Find k customers with least revenue
Company: Databricks
Role: Software Engineer
Category: Coding & Algorithms
Difficulty: medium
Interview Round: Technical Screen
## Problem
You are given a list of purchase events. Each event contains:
- `customer_id` (string or int)
- `amount` (integer, may be 0; assume non-negative unless stated otherwise)
Define a customer's **revenue** as the sum of `amount` across all events for that customer.
### Task
Return the **k customers with the smallest total revenue**.
### Requirements
- If fewer than `k` customers exist, return all customers.
- If multiple customers tie on total revenue, you may return them in any order (or specify a deterministic tie-breaker such as `customer_id` ascending).
### Input/Output (suggested)
- **Input:** `events: List[(customer_id, amount)]`, `k: int`
- **Output:** `List[customer_id]` (the `k` least-revenue customers)
### Constraints (assumptions)
- `n = len(events)` can be large.
- Number of unique customers `m` can be up to `n`.

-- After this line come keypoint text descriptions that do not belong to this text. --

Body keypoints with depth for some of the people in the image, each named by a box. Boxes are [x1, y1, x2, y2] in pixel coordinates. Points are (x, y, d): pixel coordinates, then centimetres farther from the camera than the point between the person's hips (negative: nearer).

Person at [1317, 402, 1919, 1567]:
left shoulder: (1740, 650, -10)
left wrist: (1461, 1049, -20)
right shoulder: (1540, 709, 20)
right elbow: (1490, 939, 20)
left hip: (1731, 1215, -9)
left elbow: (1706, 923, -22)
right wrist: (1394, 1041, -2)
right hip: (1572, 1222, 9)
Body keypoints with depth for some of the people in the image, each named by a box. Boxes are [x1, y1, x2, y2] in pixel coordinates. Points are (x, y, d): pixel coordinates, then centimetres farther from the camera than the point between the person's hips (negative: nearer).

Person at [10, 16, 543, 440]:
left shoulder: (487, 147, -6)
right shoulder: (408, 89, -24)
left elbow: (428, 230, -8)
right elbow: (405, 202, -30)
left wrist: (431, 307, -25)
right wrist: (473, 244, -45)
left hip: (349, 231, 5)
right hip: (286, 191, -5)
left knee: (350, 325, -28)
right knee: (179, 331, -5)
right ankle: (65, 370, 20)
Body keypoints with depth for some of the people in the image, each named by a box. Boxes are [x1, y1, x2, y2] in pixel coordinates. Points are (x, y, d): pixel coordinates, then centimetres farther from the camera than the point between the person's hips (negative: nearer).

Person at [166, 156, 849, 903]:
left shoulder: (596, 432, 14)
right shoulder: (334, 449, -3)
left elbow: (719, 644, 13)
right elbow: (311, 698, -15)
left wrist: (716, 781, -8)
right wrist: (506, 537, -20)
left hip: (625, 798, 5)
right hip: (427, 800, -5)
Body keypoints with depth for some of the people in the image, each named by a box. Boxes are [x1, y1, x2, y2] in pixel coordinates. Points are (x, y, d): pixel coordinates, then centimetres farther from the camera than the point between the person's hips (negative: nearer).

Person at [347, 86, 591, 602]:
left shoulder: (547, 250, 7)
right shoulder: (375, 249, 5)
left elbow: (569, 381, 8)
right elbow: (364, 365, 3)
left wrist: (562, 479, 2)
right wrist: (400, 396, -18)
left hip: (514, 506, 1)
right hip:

Quick Answer: This question evaluates a candidate's ability to aggregate per-customer revenue from event streams and perform selection on aggregated totals, testing knowledge of data aggregation, selection algorithms, and efficient use of data structures.
You are given a list of purchase events. Each event is a tuple `(customer_id, amount)`, where `amount` is a non-negative integer. A customer's revenue is the sum of all amounts for that customer across all events. Return the `k` customer IDs with the smallest total revenue, ordered by revenue ascending. If two customers have the same total revenue, return the smaller `customer_id` first. If fewer than `k` unique customers exist, return all of them. If `k` is 0, return an empty list. Within a single input, all `customer_id` values are of the same type, either all integers or all strings.
Constraints
- 0 <= len(events) <= 2 * 10^5
- 0 <= amount <= 10^9
- 0 <= k <= 2 * 10^5
- Within one test case, all `customer_id` values are comparable because they are all ints or all strings
Examples
Input: ([('A', 30), ('B', 10), ('A', 20), ('C', 5)], 2)
Expected Output: ['C', 'B']
Explanation: Total revenues are A=50, B=10, C=5. The two smallest are C and B.
Input: ([('alice', 0), ('bob', 0), ('alice', 3), ('bob', 3), ('cara', 2)], 2)
Expected Output: ['cara', 'alice']
Explanation: Total revenues are alice=3, bob=3, cara=2. Cara is smallest, and between alice and bob the tie is broken by customer_id ascending.